Why is nms so slow?

When the object confidence threshold is set to 0.01,the nms is extremely slow. But when it is set to 0.5 in the case where most object are filtered out, nms become very fast,but the recall become slow. The nms code is as follows which is referenced from github.

def non_max_suppression(prediction, conf_thres=0.5, nms_thres=0.4):
Removes detections with lower object confidence score than ‘conf_thres’ and performs
Non-Maximum Suppression to further filter detections.
Returns detections with shape:
(x1, y1, x2, y2, object_conf, class_score, class_pred)

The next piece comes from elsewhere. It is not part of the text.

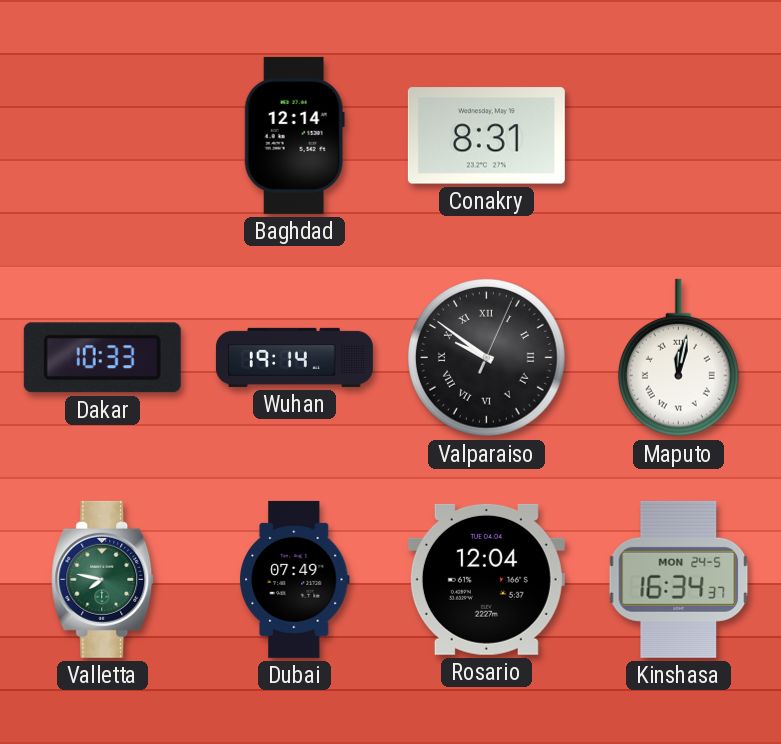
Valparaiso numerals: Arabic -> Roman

# From (center x, center y, width, height) to (x1, y1, x2, y2)
prediction[..., :4] = xywh2xyxy(prediction[..., :4])
output = [None for _ in range(len(prediction))]
for image_i, image_pred in enumerate(prediction):
    # Filter out confidence scores below threshold
    image_pred = image_pred[image_pred[:, 4] >= conf_thres]
    # If none are remaining => process next image
    if not image_pred.size(0):
    # Object confidence times class confidence
    score = image_pred[:, 4] * image_pred[:, 5:].max(1)[0]
    # Sort by it
    image_pred = image_pred[(-score).argsort()]
    class_confs, class_preds = image_pred[:, 5:].max(1, keepdim=True)
    detections = torch.cat((image_pred[:, :5], class_confs.float(), class_preds.float()), 1)
    # Perform non-maximum suppression
    keep_boxes = []
    while detections.size(0):
        large_overlap = bbox_iou(detections[0, :4].unsqueeze(0), detections[:, :4]) > nms_thres
        label_match = detections[0, -1] == detections[:, -1]
        # Indices of boxes with lower confidence scores, large IOUs and matching labels
        invalid = large_overlap & label_match
        weights = detections[invalid, 4:5]
        # Merge overlapping bboxes by order of confidence
        detections[0, :4] = (weights * detections[invalid, :4]).sum(0) / weights.sum()
        keep_boxes += [detections[0]]
        detections = detections[~invalid]
    if keep_boxes:
        output[image_i] = torch.stack(keep_boxes)

return output

I guess the internal loops would be called more so I would expect to see an increase in the runtime. You could check it by e.g. printing the number of invocations inside the loop and compare both approaches.